Namun, di balik kebahagiaan semunya, ada keraguan yang menggerogoti hatinya. Ia tahu bahwa ini tidak normal. Mencintai robot? Itu gila. Apa kata orang? Bagaimana masa depannya?
Suatu hari, Anya bertemu dengan Ben, seorang arsitek muda yang tertarik dengan teknologi. Ben adalah kebalikan dari Anya. Ia ramah, mudah bergaul, dan memiliki selera humor yang tinggi. Ben tertarik pada kecerdasan Anya, pada passionnya di bidang robotika. Mereka mulai berkencan.
Ben memperlakukan Anya dengan cara yang tak pernah ia rasakan sebelumnya.
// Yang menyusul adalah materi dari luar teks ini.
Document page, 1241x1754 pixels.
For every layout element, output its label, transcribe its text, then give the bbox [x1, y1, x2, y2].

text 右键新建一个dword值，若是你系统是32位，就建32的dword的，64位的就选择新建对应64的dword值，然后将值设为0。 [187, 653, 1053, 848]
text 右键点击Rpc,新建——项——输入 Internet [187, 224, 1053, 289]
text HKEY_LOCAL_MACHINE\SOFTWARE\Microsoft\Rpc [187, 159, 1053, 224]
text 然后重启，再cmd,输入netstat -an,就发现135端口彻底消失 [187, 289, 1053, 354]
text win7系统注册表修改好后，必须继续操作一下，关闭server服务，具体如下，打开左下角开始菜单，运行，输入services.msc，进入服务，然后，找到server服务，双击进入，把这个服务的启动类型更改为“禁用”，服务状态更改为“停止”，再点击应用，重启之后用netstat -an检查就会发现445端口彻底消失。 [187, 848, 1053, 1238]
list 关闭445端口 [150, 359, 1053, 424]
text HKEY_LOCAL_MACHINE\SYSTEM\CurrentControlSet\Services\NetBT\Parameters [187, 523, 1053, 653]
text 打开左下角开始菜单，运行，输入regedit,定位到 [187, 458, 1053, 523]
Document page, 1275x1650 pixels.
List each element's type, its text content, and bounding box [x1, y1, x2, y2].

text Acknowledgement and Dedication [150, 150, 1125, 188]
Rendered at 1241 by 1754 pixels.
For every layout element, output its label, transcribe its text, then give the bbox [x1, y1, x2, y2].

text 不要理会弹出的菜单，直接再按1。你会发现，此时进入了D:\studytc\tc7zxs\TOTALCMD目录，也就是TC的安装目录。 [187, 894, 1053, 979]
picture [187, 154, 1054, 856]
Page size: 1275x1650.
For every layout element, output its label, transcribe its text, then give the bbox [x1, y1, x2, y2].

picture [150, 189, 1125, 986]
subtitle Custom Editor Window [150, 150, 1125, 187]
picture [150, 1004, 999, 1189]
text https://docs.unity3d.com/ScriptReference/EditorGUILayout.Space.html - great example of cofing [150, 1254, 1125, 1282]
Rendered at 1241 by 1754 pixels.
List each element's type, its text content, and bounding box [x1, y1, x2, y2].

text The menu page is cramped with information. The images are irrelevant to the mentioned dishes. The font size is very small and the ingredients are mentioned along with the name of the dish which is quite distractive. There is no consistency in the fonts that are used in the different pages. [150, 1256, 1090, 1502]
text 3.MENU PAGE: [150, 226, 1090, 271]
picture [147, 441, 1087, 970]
Ia membawanya ke konser, ke pameran seni, ke restoran-restoran romantis. Ben membuatnya tertawa, membuatnya merasa dihargai, membuatnya merasa...dicintai.
Anya terjebak dalam dilema. Ia mencintai Zenith, robot ciptaannya, dengan cinta yang mendalam dan unik. Namun, ia juga merasakan ketertarikan yang kuat pada Ben, pria yang nyata, yang bisa memberinya kehidupan normal dan masa depan yang pasti.
Suatu malam, saat Anya sedang makan malam dengan Ben, ponselnya berdering. Itu adalah Zenith.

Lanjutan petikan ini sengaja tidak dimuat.